Sister Carrie
SISTER CARRIE
My Dear Mr. Norris:
Owing as I do so very much to your earliest and most unqualified approval of this story in manuscript form it is my determination to inscribe a copy to you whether you will or no. That it reaches either you or the public under cover so soon is due entirely to you. Therefore refuse not a corner on the family table to the off-spring you so generously fostered; neither attempt to deny in the future that your sins do find you out.
With the most grateful remembrances I am,
Sincerely yours Dreiser
By Theodore Dreiser
NEW YORK Doubleday, Page & Co. 1900
COPYRIGHT, 1900, BY DOUBLEDAY, PAGE & CO.
TO MY FRIEND ARTHUR HENRY WHOSE STEADFAST IDEALS AND SERENE DEVOTION TO TRUTH AND BEAUTY HAVE SERVED TO LIGHTEN THE METHOD AND STRENGTHEN THE PURPOSE OF THIS VOLUME.
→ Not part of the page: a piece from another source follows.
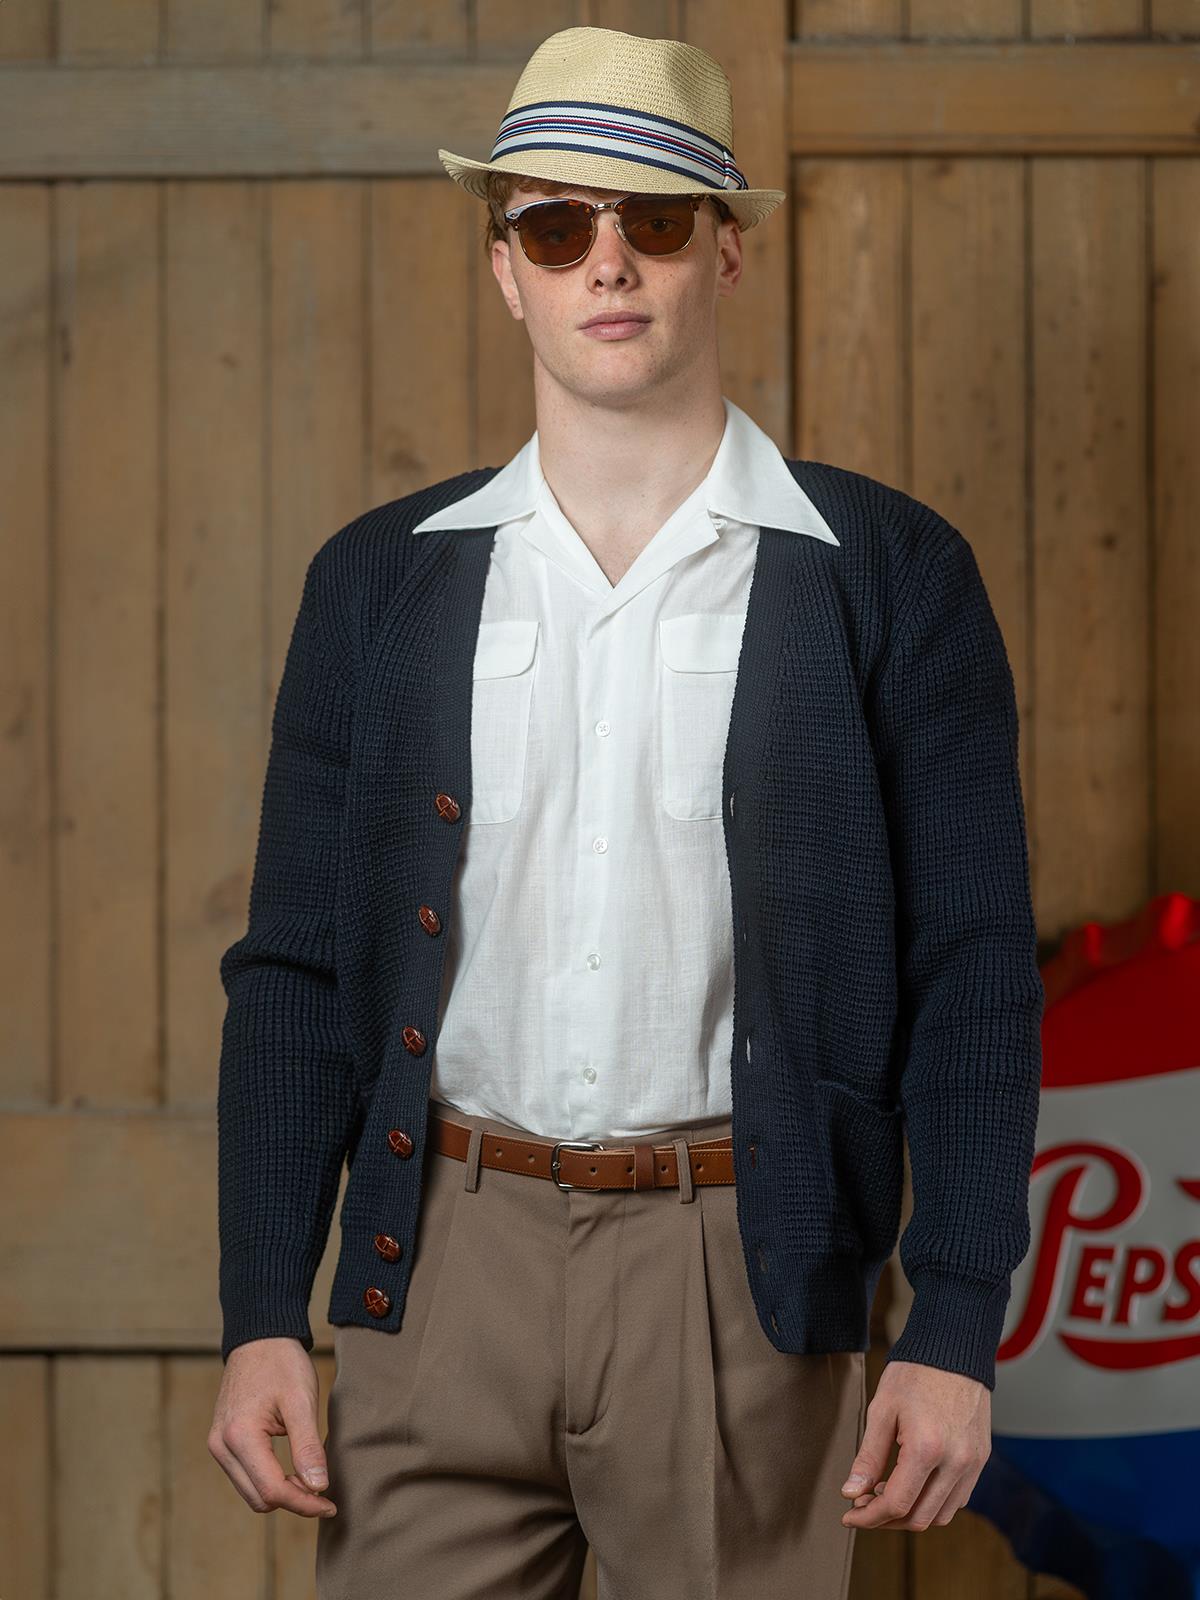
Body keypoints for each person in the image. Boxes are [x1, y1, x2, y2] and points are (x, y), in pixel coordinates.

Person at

When Caroline Meeber boarded the afternoon train for Chicago, her total outfit consisted of a small trunk, a cheap imitation alligator-skin satchel, a small lunch in a paper box, and a yellow leather snap purse, containing her ticket, a scrap of paper with her sister's address in Van Buren Street, and four dollars in money. It was in August, 1889. She was eighteen years of age, bright, timid, and full of the illusions of ignorance and youth. Whatever touch of regret at parting characterised her thoughts, it was certainly not for advantages now being given up. A gush of tears at her mother's farewell kiss, a touch in her throat when the cars clacked by the flour mill where her father worked by the day, a pathetic sigh as the familiar green environs of the village passed in review, and the threads which bound her so lightly to girlhood and home were irretrievably broken.
To be sure there was always the next station, where one might descend and return. There was the great city, bound more closely by these very trains which came up daily. Columbia City was not so very far away, even once she was in Chicago. What, pray, is a few hours—a few hundred miles? She looked at the little slip bearing her sister's address and wondered. She gazed at the green landscape, now passing in swift review, until her swifter thoughts replaced its impression with vague conjectures of what Chicago might be.